第11話 彼女らしい

 彼女が俺の腕に身を寄せた。

 一度心臓が跳ねたかと思うと途端に耳に音が入ってこず、代わりに彼女の息遣いに移り変わった。全身の毛が逆立ったように感じ、ただでさえ寒いこの季節に俺の体はさらに寒さを感じた。

 ずっとこうしていたかった。

 初めて彼女に会ったことを思い出す。一生忘れない記憶だろうと俺は思う。

 あの頃、入学したての俺は志望校に落ちたという事実を受け止められず自ら学校生活の質を下げ、湧いて出た感情を押し殺していた。

 4か月ほどその状態でぐだぐだと学校生活を送っていた。でも、君に会った。

 くだらない劣等感を理由にして盲目のふりをしていた俺に彼女が赤黒い思想の瞼を腐らす術を教えてくれた。億劫になっていた登校が停滞していた時間を動かす鍵になると考え始めた。

 それに気付いてからは早かった、あの腐りきった学校生活がひどく遠いものに思える。

 あの頃の俺は、このくだらない劣等感を風化させてはいけないと思った。風化させてしまったら外見が同じだけの別ものになってしまう、今までの自分が消えてしまう、俺はそれに恐れていた。きっとそれは間違えではない、なんなら今でもその恐怖感を拭いきれない、でも今は変わっていくことを期待する自分がいる、それだけで眼前に居座る肉片は朽ちた。その先が枯れるかもしれないし、花や実を成すかもしれない、枯れて花や実を成すかもしれないし、花や実を成して枯れるかもしれない。移り変わる季節を君と共に過ごすなら至極どうでもよいことだ。

 思い出に浸るのは今を見つめる俺達には似合わない、もう考えなくていいし、ただの記憶の話はやめにしよう。


「もうすぐ着くはずなんだけどなぁ」

「まぁ、焦らずゆっくり行きましょうよ」

「そうは言うけど、もう4時だぜ」

「うわぁやばいですね、5時間ですか…確かに軽い遭難レベルですよ」

「まぁ、お前が2分くらい歩いたら20分くらい休むのが原因の一つだと思うけどな」

「あなたの方向音痴も三ツ星レストランに出せるほど絶品ですけどね」

「うぐ…はぁ、マイナス二つ掛けたらプラスになるって言ったやつ誰だよ」

「なってるじゃないですか、時間がプラスに」

「いらない誤算だな」

「文字通りですね」


 久しぶりに彼女と言葉を介した、くだらない話で中身もない、でもこの時間がたまらなく好きなのだ。無粋だがこのまま時が動かなければいいのにと本気でそう思った。


「あれじゃないか?」


 くだらない会話からしばらく歩いてやっと目的地が見える、聖地巡礼の気分で展望台を俺は見つめた。それから瞬く間に求め続ける快感を手放す。


「そうですあれですよ」


 もっと喜ぶと思っていたけれど彼女は淡々と歩き続けていた。

 まぁいっか、と俺はそのあとに続いた。

 初めて来た場所ではない、でもこの展望台はいつ見ても新鮮に感じ、いつ見ても不格好に思う。これを登ればあの連なる山脈を見通せるとは思えない。


「この階段意外ときついですね」

「5時間歩き続けたからなぁ」


 螺旋階段を上がる彼女と俺は息が上がる。

 上から漏れ出てくる夕日の光を目指して足を動かす俺たちは、光を求めて飛び続ける羽虫のように盲目的だった。


「わぁ、きれい」

「あぁ」


 風が吹く、彼女の髪が靡く、その髪の毛一本一本が夕日で照らされる。夕日を取り込んだ彼女の髪は、この目に嫌というほど鋭く鮮やかに焼き付く。

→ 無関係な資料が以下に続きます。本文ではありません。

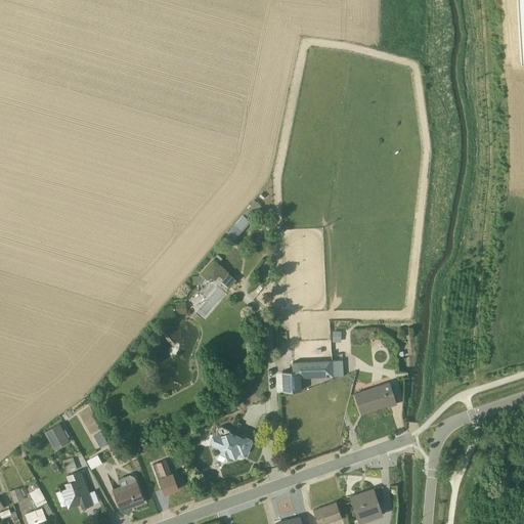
[(257,205),(253,202),(226,234),(233,241),(249,221),(249,220),(254,214),(251,211),(257,205)]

 首の骨が固まったようで彼女を見ることしかできない。

 このまま彼女の髪に取り込まれそうになる。


「何ですか?」


 夕日に反射した彼女のルビーのような瞳が俺を捉えて問う。

 気持ちの悪いほどに俺には彼女に対する賛美の言葉しか浮かばない。

 

「…」

「…変な人」


 彼女は再びモザイク柄の街を見下ろす。

 その横顔はひどく彼女らしかった。